Personal information
- Full name: Axel Aarón Moyano Durand
- Date of birth: 3 January 2001 (age 24)
- Place of birth: Lurigancho-Chosica, Peru
- Height: 1.72 m (5 ft 8 in)
- Position: Midfielder

Team information
- Current team: ADT
- Number: 8

Youth career
- Alianza Lima

Senior career*
- Years: Team / Apps / (Gls)
- 2019–2024: Alianza Lima / 23 / (1)
- 2020: → Alianza Universidad (loan) / 14 / (1)
- 2022: → Univ. San Martín (loan) / 30 / (1)
- 2023: → Atlético Grau (loan) / 29 / (0)
- 2025–: ADT / 20 / (0)

International career
- 2020: Peru U-20 / 2 / (0)
- 2022: Peru U-23 / 1 / (0)

= Axel Moyano =

Peruvian footballer (born 2001)

Axel Aarón Moyano Durand (born 3 January 2001) is a Peruvian footballer who plays as a midfielder for Peruvian Primera División side ADT.

==Career==
===Club career===
Moyano is a product of Alianza Lima and in March 2019, he signed his first professional contract with the club. To add some minutes on the pitch, Moyano was loaned out to Alianza Universidad at the end of January 2020. On 9 February 2020, Moyano got his professional debut for Alianza Universidad against FC Carlos Stein in the Peruvian Primera División. Moyano played the whole game, which Alianza won 1–0.

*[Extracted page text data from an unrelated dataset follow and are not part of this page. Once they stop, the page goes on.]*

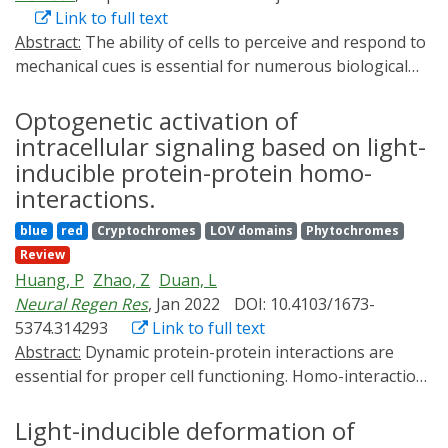
Link to full text
Abstract:
The ability of cells to perceive and respond to
mechanical cues is essential for numerous biological
activities. Emerging evidence indicates important
contributions of organelles to cellular
Optogenetic activation of
mechanosensitivity and mechanotransduction.
intracellular signaling based on light-
However, whether and how the endoplasmic reticulum
inducible protein-protein homo-
(ER) senses and reacts to mechanical forces remains
interactions.
elusive. To fill the knowledge gap, after developing a
blue
red
Cryptochromes
LOV domains
Phytochromes
light-inducible ER-specific mechanostimulator (LIMER),
Review
we identify that mechanostimulation of ER elicits a
Huang, P
Zhao, Z
Duan, L
transient, rapid efflux of Ca2+ from ER in monkey
Neural Regen Res
, Jan 2022
DOI: 10.4103/1673-
kidney COS-7 cells, which is dependent on the cation
5374.314293
Link to full text
channels transient receptor potential cation channel,
Abstract:
Dynamic protein-protein interactions are
subfamily V, member 1 (TRPV1) and polycystin-2 (PKD2)
essential for proper cell functioning. Homo-interaction
in an additive manner. This ER Ca2+ release can be
events-physical interactions between the same type of
repeatedly stimulated and tuned by varying the
proteins-represent a pivotal subset of protein-protein
Light-inducible deformation of
intensity and duration of force application. Moreover,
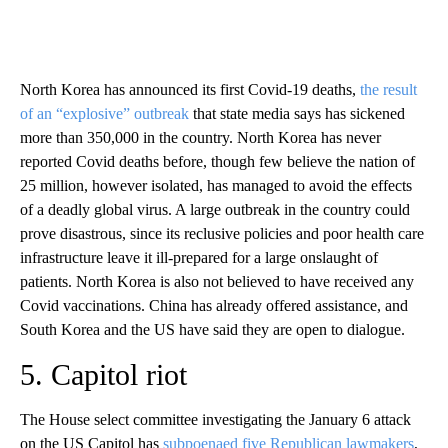
North Korea has announced its first Covid-19 deaths,
the result
of an “explosive” outbreak
that state media says has sickened
more than 350,000 in the country. North Korea has never
reported Covid deaths before, though few believe the nation of
25 million, however isolated, has managed to avoid the effects
of a deadly global virus. A large outbreak in the country could
prove disastrous, since its reclusive policies and poor health care
infrastructure leave it ill-prepared for a large onslaught of
patients. North Korea is also not believed to have received any
Covid vaccinations. China has already offered assistance, and
South Korea and the US have said they are open to dialogue.
5. Capitol riot
The House select committee investigating the January 6 attack
on the US Capitol has
subpoenaed five Republican lawmakers
,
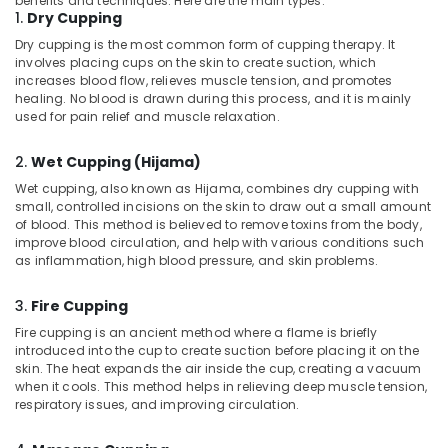
benefits and techniques. Here are the main types:
Building,
in
1.
Dry Cupping
Construction
Kozhikode
Dry cupping is the most common form of cupping therapy. It
& Real
involves placing cups on the skin to create suction, which
Marma
Estate
increases blood flow, relieves muscle tension, and promotes
Massage
healing. No blood is drawn during this process, and it is mainly
Air
Centers
used for pain relief and muscle relaxation.
in
Conditioning
Kozhikode
&
2.
Wet Cupping (Hijama)
Refrigeration
PCOD
Wet cupping, also known as Hijama, combines dry cupping with
Treatment
Advertising,
small, controlled incisions on the skin to draw out a small amount
in
Media &
of blood. This method is believed to remove toxins from the body,
Kozhikode
improve blood circulation, and help with various conditions such
Promotions
as inflammation, high blood pressure, and skin problems.
Ayurvedic
Arts,
Doctors
Events &
For
3.
Fire Cupping
Joint
Ocassion
Fire cupping is an ancient method where a flame is briefly
Pain
introduced into the cup to create suction before placing it on the
in
skin. The heat expands the air inside the cup, creating a vacuum
Kozhikode
when it cools. This method helps in relieving deep muscle tension,
respiratory issues, and improving circulation.
Sexual
Treatment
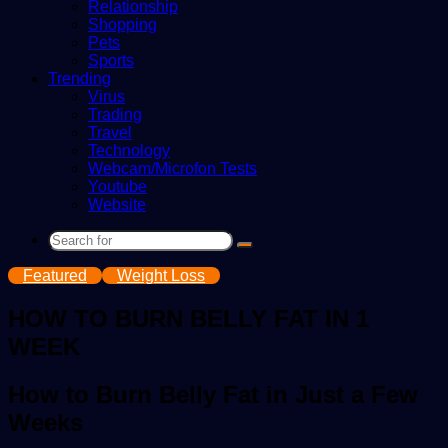
Relationship
Shopping
Pets
Sports
Trending
Virus
Trading
Travel
Technology
Webcam/Microfon Tests
Youtube
Website
Search
for
Featured
Weight Loss
HOW TO BURN BELLY FAT IN 1
WEEK
How to Burn Belly Fat in Just a Few
Weeks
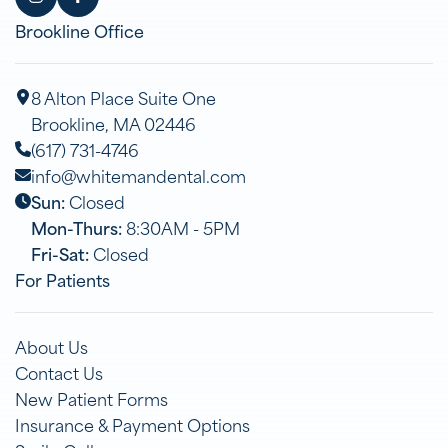
Brookline Office
8 Alton Place Suite One
Brookline, MA 02446
(617) 731-4746
info@whitemandental.com
Sun:
Closed
Mon-Thurs:
8:30AM - 5PM
Fri-Sat:
Closed
For Patients
About Us
Contact Us
New Patient Forms
Insurance & Payment Options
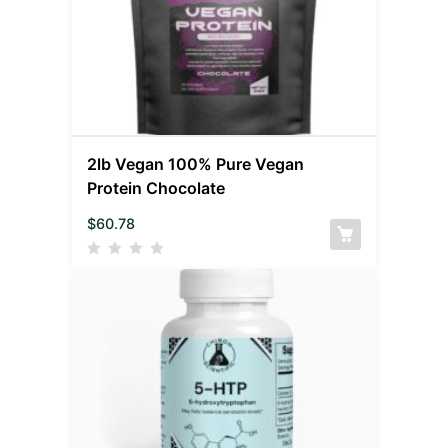
2lb Vegan 100% Pure Vegan
Protein Chocolate
$
60.78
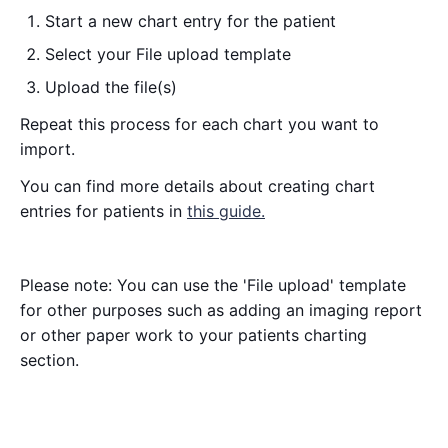
Start a new chart entry for the patient
Select your File upload template
Upload the file(s)
Repeat this process for each chart you want to
import.
You can find more details about creating chart
entries for patients in
this guide.
Please note: You can use the 'File upload' template
for other purposes such as adding an imaging report
or other paper work to your patients charting
section.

After returning from loan, Moyano got shirt number 14 for Alianza Lima and also got his official debut for the club on 17 May 2021 against Sport Boys. He made a total of 13 appearances in that season.

On 2 February 2022, Moyano was loaned out to Universidad San Martín until the end of the year. He got his official debut 10 days later, on 12 February 2022, against Universitario.

Ahead of the 2023 season, he joined Atlético Grau on a one-year loan.

In January 2025, Moyano moved to ADT.